Il est cocasse de voir certains barons de la production télévisuelle défendre une télévision livrée aux marchés publicitaires : ils n’ont pas bronché lorsque Catherine Tasca a réduit les minutes de publicité sur la télévision publique pour en faire cadeau aux chaînes privées, alors que la création allait à l’époque en subir les conséquences. Curieux aussi de les voir s’animer quand le marché publicitaire qui, il y a dix ans, finançait six chaînes, se trouve aujourd’hui à se déployer sur 200. Le gâteau ne s’est pas agrandi mais le nombre de personnes qui veulent en profiter semble s’être multiplié à l’infini. La publicité, on le sait, est en crise. D’abord parce qu’elle a lassé, ensuite parce qu’elle est le produit d’une société dépensière, obscène, profitant de la crédulité des gens, qui n’a plus lieu d’être aujourd’hui.

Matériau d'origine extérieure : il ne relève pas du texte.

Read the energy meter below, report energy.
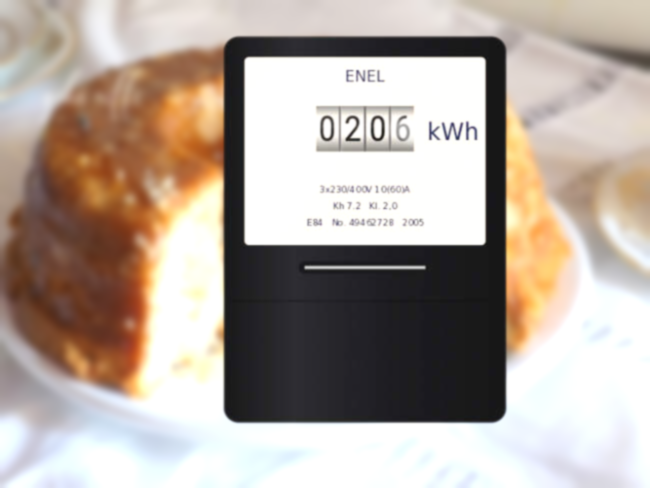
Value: 206 kWh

La publicité tue la création ?

On ne mesure pas assez ce que pourrait être un espace télévisuel où seront absents les films publicitaires. Si on le veut bien, ce sera la liberté de création retrouvée. Tout est possible. C’est l’usage qui crée la forme de la culture. On pourra même s’attacher à la beauté, on pourra même retourner aux films en noir et blanc que la télévision commerciale a tués, revenir à des films qui plairont au petit nombre comme au grand nombre. On pourra retrouver des producteurs, des créateurs et des techniciens, soucieux de livrer le meilleur de leur travail, ce qui, dans l’étouffante réglementation syndicale et patronale, coiffée par les exigences du terrifiant Audimat, ne peut être le cas aujourd’hui.

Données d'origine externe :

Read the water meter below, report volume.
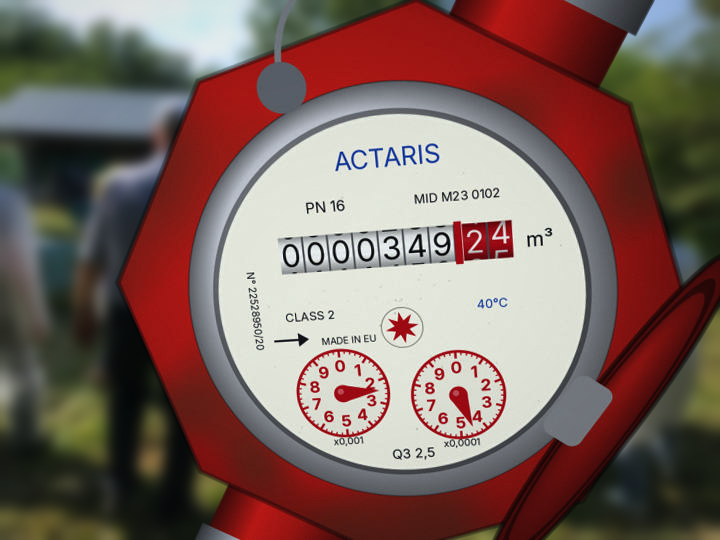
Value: 349.2424 m³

Il est quand même incroyable que depuis tant d’années, aucune impulsion à la création ne soit venue de la télévision. C’est la question que devraient se poser ces parlementaires irresponsables, qui préfèrent vociférer et invectiver, au lieu de voir dans la proposition qui leur est faite la possibilité de participer à une véritable modernisation de l’audiovisuel public, qui peut conduire à une révolution des esprits.